A recent poll shoes condom use is increasing in popularity, now rivalling the Pill as a form of contraception.

However, concern is rising that couples may risk unprotected sex instead if they fail to fit comfortably and correctly.

The latest study confirms these concerns.

The University of Kentucky researchers found that out of 436 men questioned, 195 reported that their last sexual encounter involved an ill-fitting condom.

120 of these said that this had reduced their own sexual pleasure, and 57 said it had reduced it for their partner.

In addition, 34 said they had removed the condom early, while 18 said the condom had broken during sex.

All of these problems were far less frequent among men who reported a well-fitted condom.

Better public health efforts are needed to make sure that men achieved the best fit.

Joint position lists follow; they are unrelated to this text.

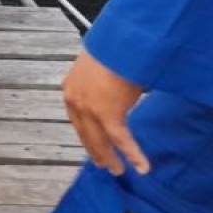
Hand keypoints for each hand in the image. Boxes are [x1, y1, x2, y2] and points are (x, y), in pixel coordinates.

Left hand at [62, 48, 148, 175]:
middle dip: (96, 150)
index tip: (93, 144)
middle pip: (85, 133)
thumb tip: (113, 88)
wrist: (122, 42)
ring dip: (111, 158)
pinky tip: (142, 166)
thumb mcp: (101, 66)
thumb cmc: (117, 49)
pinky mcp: (107, 114)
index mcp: (70, 88)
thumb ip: (101, 82)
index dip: (87, 134)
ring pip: (100, 141)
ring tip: (119, 170)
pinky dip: (133, 154)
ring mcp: (89, 109)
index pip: (77, 118)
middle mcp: (74, 100)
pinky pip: (120, 140)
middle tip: (104, 164)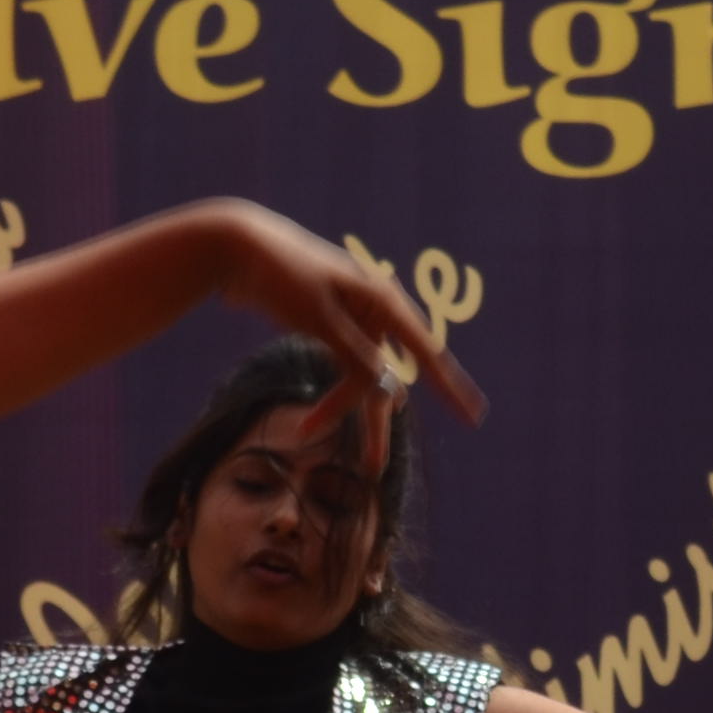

Simon Blake, from advisory charity Brook, said that, used correctly, condoms were 98% effective and protected against both unplanned pregnancy and sexually transmitted infections.

He said: "Standard latex condoms should fit most people but there are many different types of condoms available in different shapes and sizes and trying different types will be important in finding the 'right one'."

Natika Halil, from sexual health charity FPA, said that men, and women, needed to take time to learn the skills needed to put a condom on properly.

"Confidence and the skill of putting on a condom also contributes to how well they are used.

Pharmacy can play a key role in condom advice and is easy to access at most times, pharmacists would welcome the discussion and many pahrmacies have a confidential consultation room available if necessary.